* [Bacaan]
Dari pengamatan Gin Ho, upacara pemakaman siang itu juga menjadi berkah untuk para penjual makanan. “Waroengan ada djoeal aer per kendi ƒ1,” catatnya. “Sepintjoek nasi jang harga bijasa tjoema 1 cent, di djoeal boeat 10 cent ka atas.”
Tak hanya pedagang makanan atau minuman yang menjaring untung di hari pemakaman Mayor Tan, tetapi juga pemilik tribun bambu yang didesain bertingkat khusus untuk menonton perhelatan akbar ini. Yang menyewa beraneka rupa: ada yang Tionghoa, ada Eropa, ada juga yang Bumiputera.
Meski begitu, banyak juga yang tidak kebagian tempat. Akhirnya, mereka menyaksikan iring-iringan dari loteng-loteng rumah atau memanjat pepohonan di tepi jalan.
“Boekan sadja toean-toean Europa tapi ada bebrapa njonja-njonja of [atau] nona-nona Eropa jang toeroet naek di poehoen-poehoen.”
Tatkala kereta jenazah lewat, suasana senyap dan takzim. Para pelayat tak berani bersuara keras. Mereka yang berada di tepian jalan pun menghormatinya.

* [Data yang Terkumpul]
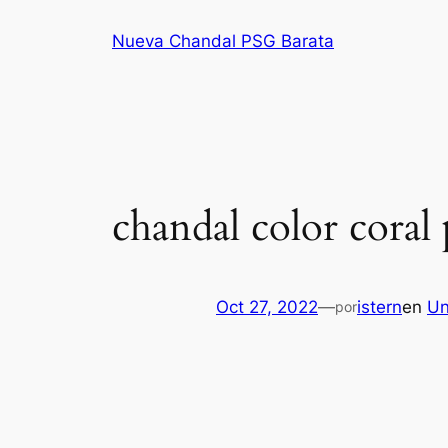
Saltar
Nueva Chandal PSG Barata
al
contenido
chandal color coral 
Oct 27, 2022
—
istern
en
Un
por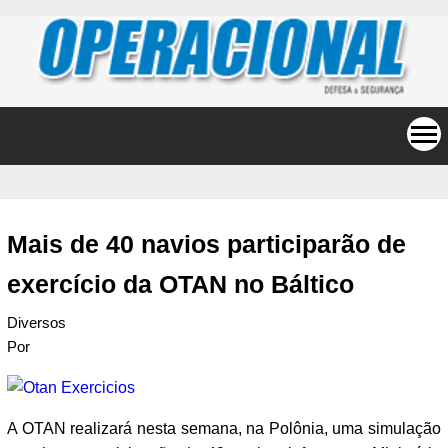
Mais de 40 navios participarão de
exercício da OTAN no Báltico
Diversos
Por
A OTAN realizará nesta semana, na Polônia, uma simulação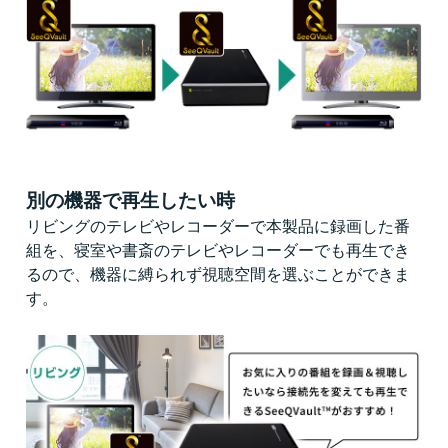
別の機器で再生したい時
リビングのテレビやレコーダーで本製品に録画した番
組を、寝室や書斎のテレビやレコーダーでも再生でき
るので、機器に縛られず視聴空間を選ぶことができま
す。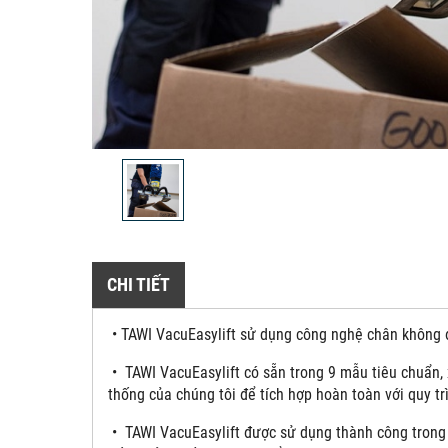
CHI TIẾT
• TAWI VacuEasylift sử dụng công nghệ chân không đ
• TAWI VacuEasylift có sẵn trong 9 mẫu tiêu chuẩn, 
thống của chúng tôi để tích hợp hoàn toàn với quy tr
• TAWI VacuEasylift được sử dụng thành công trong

* [Yang Harus Dikerjakan] Bagaimana kelanjutan bacaan tentang upacara pemakaman Mayor Tan? Teruskan tulisan itu mulai setelah kalimat terakhirnya.

* [Hasil Latihan]
Orang-orang Eropa membuka topi mereka, sementara nyonya-nyoya Tionghoa bersoja, memberi hormat dengan mengangkat kedua tangan dalam tradisi Konghucu.
“Maski orang ada begitoe banjak dan di antaranja ada banjak jang koerang makan dan koerang tidoer,” tulis Gin Ho. “Tapi dari kasihannja Toehan Jang Maha Kwasa semoeannja ada slamet, tida ada kedjadian katjilakaan sewatoe apa.”
Catatan wartawan Kwee Hin Houw
Wartawan Kwee Hin Houw pernah mewawancarai dua anak Mayor Tan Tjin Kie, Tan Gin Han dan Tan Gin Ho, pada 1950-an. Ketika itu keduanya masing-masing berusia 71 dan 83 tahun.
“Mereka masih sangat terang ingtannja,” tulis Houw. :”Dan oleh karena itu merupakan informan2 jang sangat berharga untuk mengenal susunan sosial orang2 Tionghoa di Tjirebon kira2 setengah abad berselang ...”
Catatannya tentang sosok Sang Mayor itu terbit di majalah tahunan Sin Tjun edisi 1957. Houw adalah putra Kwee Kek Beng, sastrawan dan jurnalis Tionghoa yang sohor, sekaligus pemimpin redaksi SinTjun.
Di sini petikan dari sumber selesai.